そこで、まずは日常に当たり前にある、毎日接している身近な廃材から素材を開発しようと考え、毎朝食べていたバナナの皮に着目したんです。

バナナの「皮」を「革」に。素材デザイナーへの道を決定づけた「バナナレザー」とは

MOLp:そこから「バナナレザー」の開発が始まったのですね。

村上:はい。バナナの「皮」で、バナナの「革」をつくってみようという(笑)。

バナナの皮を乾燥させ、粉末にして制作するという「バナナレザー」。独特の自然な色味や風合いが特徴だ

MOLp:なるほど! ダジャレ的な発想もアイデアのもとになっているのですね。

村上:言葉遊びから商品のアイデアを考えることが多いんです。そこから先行事例を調べてみると、これまでにも廃棄食材を使ってつくられた素材自体は存在していました。でも結局、食材が使われているのは数十%だけで、残りはウレタンなどの樹脂で構成されているケースがほとんどでした。そこで、将来的に土に還すことができるよう、自然素材100%にこだわって実験を重ね、半年後にようやくかたちにすることができました。

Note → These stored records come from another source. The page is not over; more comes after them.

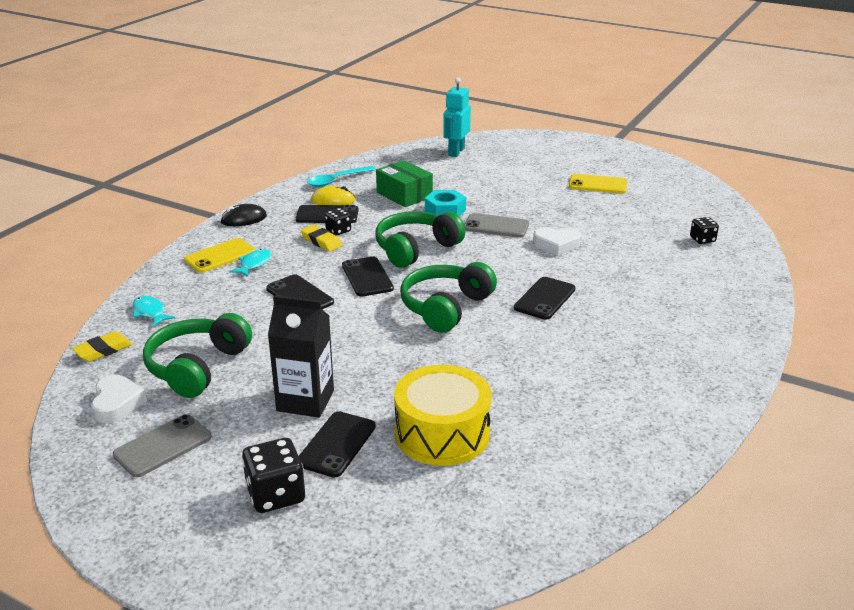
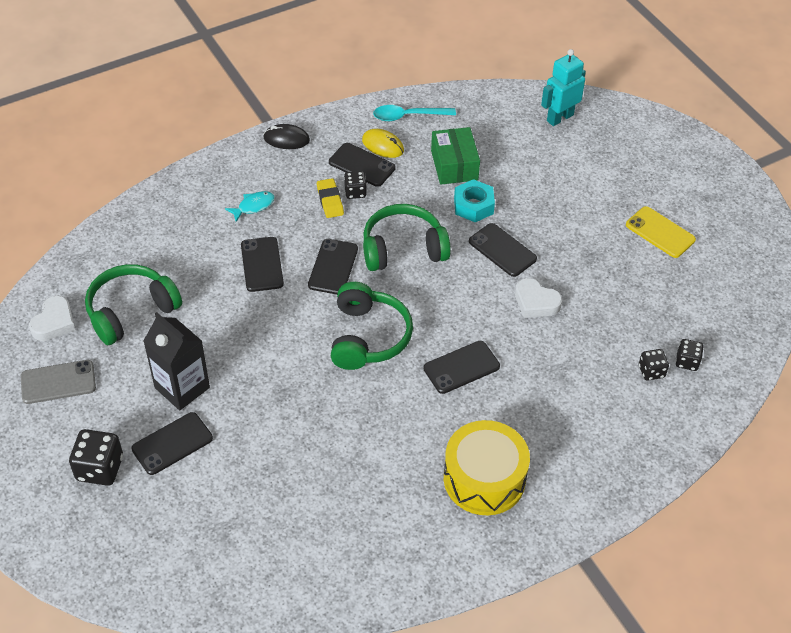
camera: 30 degrees right, 20 degrees up
(103, 350) = (78, 259): yellow eraser -> none
(150, 312) = (136, 230): turquoise fish -> none
(220, 256) = (234, 182): yellow phone -> none
(442, 433) = (253, 474): yellow drum -> yellow drum (484, 479)
(445, 307) = (368, 337): green headphones -> green headphones turned 120 degrees clockwise
(496, 226) = (502, 250): grey phone -> black phone
(686, 252) = (651, 371): none -> black dice

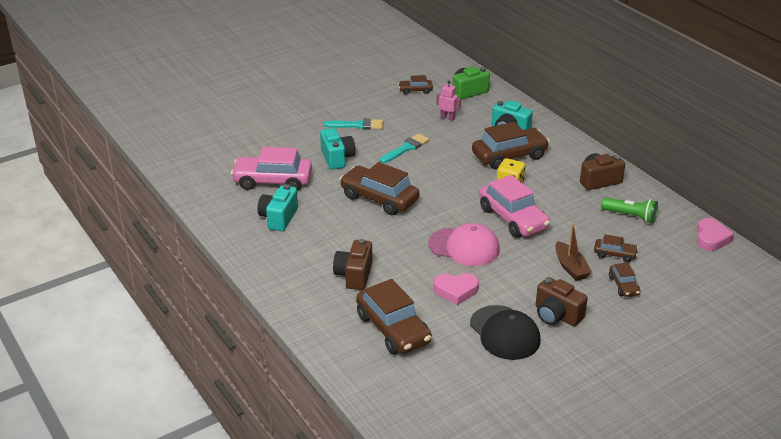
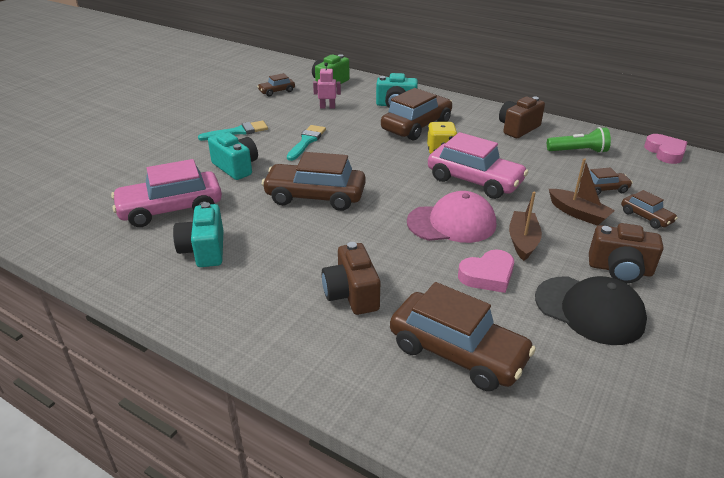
camera: 25 degrees left, 0 degrees up
(504, 275) = (523, 241): none -> brown boat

MOLp:自然素材だけでつくられた「バナナレザー」には、どのような特徴があるのでしょうか?

村上:使い始めはバナナの香りが感じられますよ。自然素材なので経年変化が早いぶん、数か月経つと数年使い込んだ革のような、味わいのある風合いが出てくるのも特徴ですね。

MOLp:「バナナレザー」で財布もつくられたそうですが、よく見ると一枚のバナナレザーを折りたたむだけでできていますね。

「バナナレザー」でつくられた財布

村上:そうなんです。「バナナレザー」同士でくっつく性質もあるので、それを利用して接着させています。また、バナナレザーでつくった財布には糸や留め具を使わないことで、「1年ほど使ったら土に還す」という行為をあわせて体験していただけるようにしていました。